Glycoproteins contain both protein and carbohydrate (between <1% and > 90% of the weight) components; glycosylation is the commonest form of post-translational modification of proteins. The carbohydrate is always covalently attached to the surface of the protein, never the interior, and is often variable in composition, causing microheterogeneity. This has made glycoproteins difficult to study. Glycoproteins have functions that span the entire range of protein activities, and are usually found extracellularly. They are important components of cell membranes and mediate cell–cell recognition.
Proteoglycans (mucoproteins) are large complexes (>107 Da) of protein and mucopolysaccharide found in bacterial cell walls and in the extracellular space in connective tissue. Their sugar units often have sulfate groups, which makes them highly hydrated. This, coupled with their lengths (> 1000 units), produces solutions of high viscosity. Proteoglycans act as lubricants and shock absorbers in extracellular spaces.
Lipid-linked proteins have a covalently attached lipid component. This is usually a fatty acyl (e.g. myristoyl or palmitoyl) or isoprenoid (e.g. farnesyl or geranylgeranyl) group. These groups serve to anchor the proteins in membranes through hydrophobic interactions with the membrane lipids and also promote protein–protein associations.

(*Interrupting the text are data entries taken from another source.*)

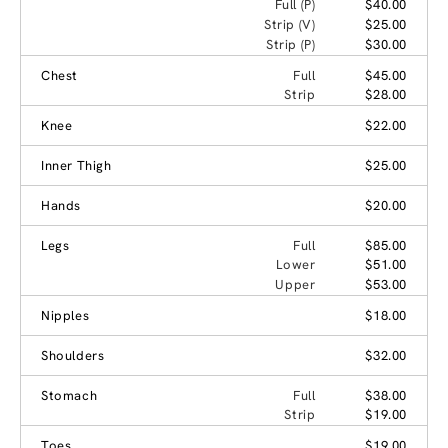
Full (P)
$40.00
Strip (V)
$25.00
Strip (P)
$30.00
Chest
Full
$45.00
Strip
$28.00
Knee
$22.00
Inner Thigh
$25.00
Hands
$20.00
Legs
Full
$85.00
Lower
$51.00
Upper
$53.00
Nipples
$18.00
Shoulders
$32.00
Stomach
Full
$38.00
Strip
$19.00
Toes
$19.00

In lipoproteins, the lipids and proteins are linked noncovalently. Because lipids are poorly soluble in water, they are transported in the blood as lipoproteins. These are basically particles of triglycerides and cholesterol esters coated with a layer of phospholipids, cholesterol and protein (the apolipoproteins). The structures of the apolipoproteins are such that their hydrophobic amino acids face towards the lipid interior of the particles while the charged and polar amino acids face outwards into the aqueous environment. This renders the particles soluble.
Glycolipids, which include cerebrosides and gangliosides, have covalently linked lipid and carbohydrate components, and are especially abundant in the membranes of brain and nerve cells.